True, a subtle leak can happen over time, and that is something to always be on the alert for. If the site hurts and there doesn't seem to be any reason for that, the things I look for are inappropriate taping (if the tape is pressing the hub of the IV catheter into the skin, for example, causing pain) or a slow leak.
I can't tell, Daytonite, whether you are expanding upon what I wrote or disagreeing with me, so I just wanted to clarify:
I know why there were two IV sites, I was saying that I didn't understand using the hand site for the vanco when there was a choice of two sites; I would have used the AC.
I know that tissue damage refers to even the slightest infiltration or phlebitis, I was simply pointing out that if this child had had an entire bag of vanco and all his IV fluids infiltrate into his arm all night, there would have been some severe damage. If he was discharged with no problems from the infiltration, the infiltration likely wasn't that terrible and had not been ongoing all night. I've seen kids whose IV fluids infiltrated badly, and it looks horrible and scary; neurovascular checks every 15 minutes, vascular ultrasounds, consults with vascular surgeon, etc. None of this was apparently needed, and the pt was discharged later that day. My point was perhaps it was not as bad as the nursing instructor and the student thought it was, and their dislike of this nurse could be coloring their perceptions. That's all.
In any case, like I said, I'll bet the student never skips IV site checks, be they on peds or elsewhere.

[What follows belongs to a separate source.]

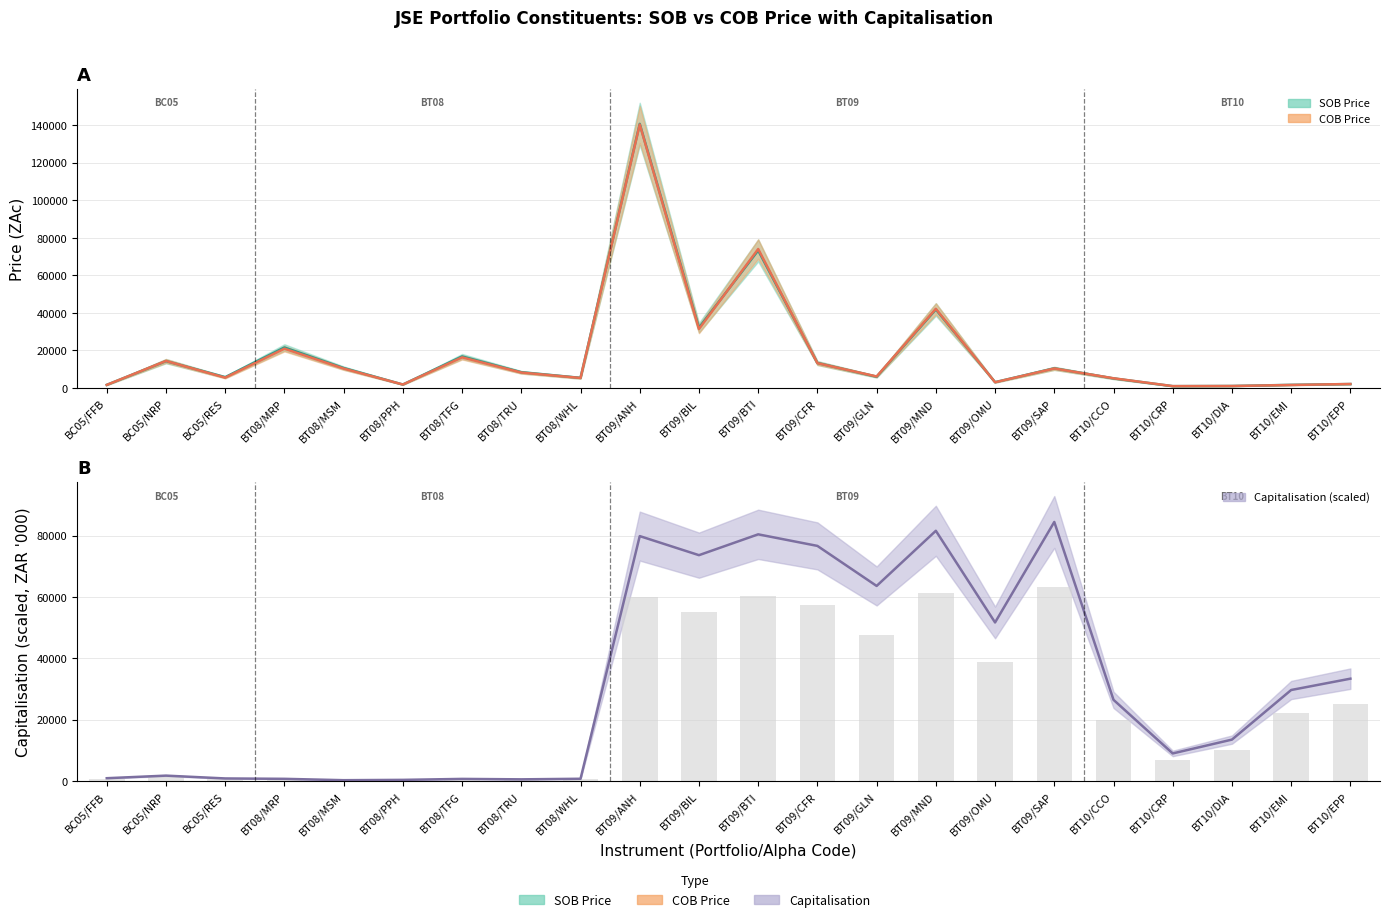

What is the label of the 22nd bar from the right?

BC05/FFB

And just public service announcement to those out there in the nursing world-most pumps can be set on a lower pressure. Some older pumps just have two settings: General population and pediatric population. Newer pumps have a variety of settings; our Alaris pumps have pressure settings of 100 to 500, with the standard adult population setting at 375. I don't work peds anymore, so I don't know what the programmed default pediatric setting is. I just wanted to throw out there, though, that with your pts who have bad veins and who are at risk for infiltration (your older pts, those who take chronic steroids, high risk meds, etc), you can always change the pressure on the pump to the pediatric setting. The pump will then alarm sooner, with less pressure, in the event of an infiltration, reducing your pt's tissue damage. I find that many nurses are not aware of this, and *I* did not know it until I went to peds. Now all my at-risk pts get a lower setting. Flip side is their pumps alarm occluded more frequently when it's merely positional, but I'm okay with that.